Check every line of the entries for the string "ставок" and return the ones that contain it.
═════ Recorded data
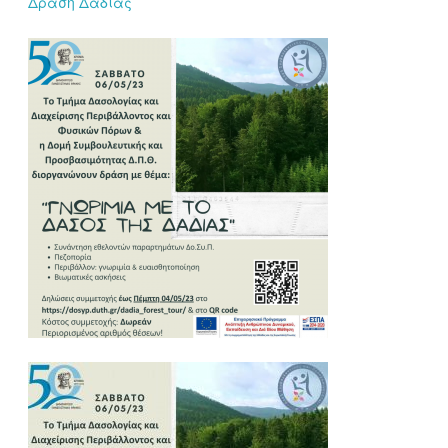
Δράση Δαδιάς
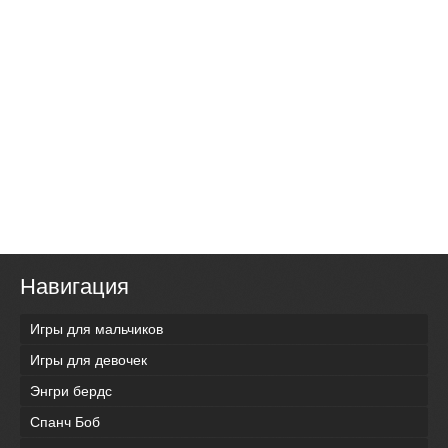
Навигация
Игры для мальчиков
Игры для девочек
Энгри бердс
Спанч Боб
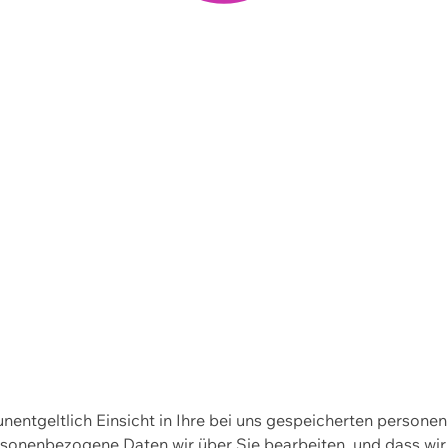
 unentgeltlich Einsicht in Ihre bei uns gespeicherten person
personenbezogene Daten wir über Sie bearbeiten, und dass 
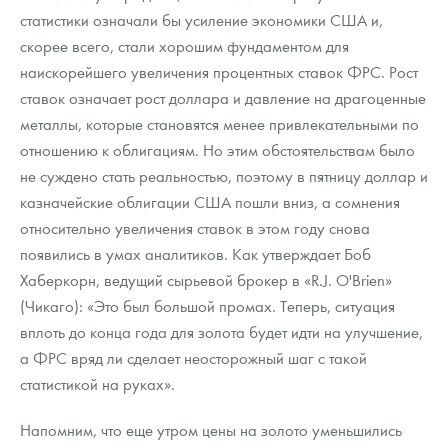
статистики означали бы усиление экономики США и,
скорее всего, стали хорошим фундаментом для
наискорейшего увеличения процентных ставок ФРС. Рост
ставок означает рост доллара и давление на драгоценные
металлы, которые становятся менее привлекательными по
отношению к облигациям. Но этим обстоятельствам было
не суждено стать реальностью, поэтому в пятницу доллар и
казначейские облигации США пошли вниз, а сомнения
относительно увеличения ставок в этом году снова
появились в умах аналитиков. Как утверждает Боб
Хаберкорн, ведущий сырьевой брокер в «R.J. O'Brien»
(Чикаго): «Это был большой промах. Теперь, ситуация
вплоть до конца года для золота будет идти на улучшение,
а ФРС вряд ли сделает неосторожный шаг с такой
статистикой на руках».
Напомним, что еще утром цены на золото уменьшились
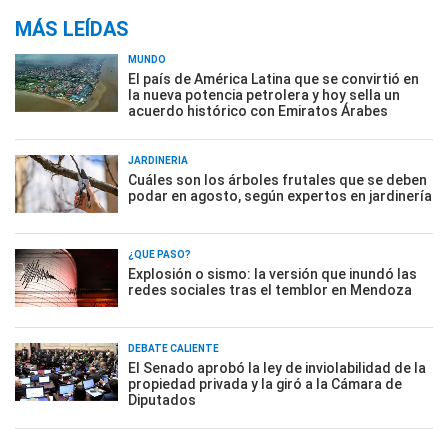
MÁS LEÍDAS
MUNDO
El país de América Latina que se convirtió en
la nueva potencia petrolera y hoy sella un
acuerdo histórico con Emiratos Árabes
JARDINERÍA
Cuáles son los árboles frutales que se deben
podar en agosto, según expertos en jardinería
¿QUÉ PASÓ?
Explosión o sismo: la versión que inundó las
redes sociales tras el temblor en Mendoza
DEBATE CALIENTE
El Senado aprobó la ley de inviolabilidad de la
propiedad privada y la giró a la Cámara de
Diputados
══════════
*Response:*
наискорейшего увеличения процентных ставок ФРС. Рост
ставок означает рост доллара и давление на драгоценные
относительно увеличения ставок в этом году снова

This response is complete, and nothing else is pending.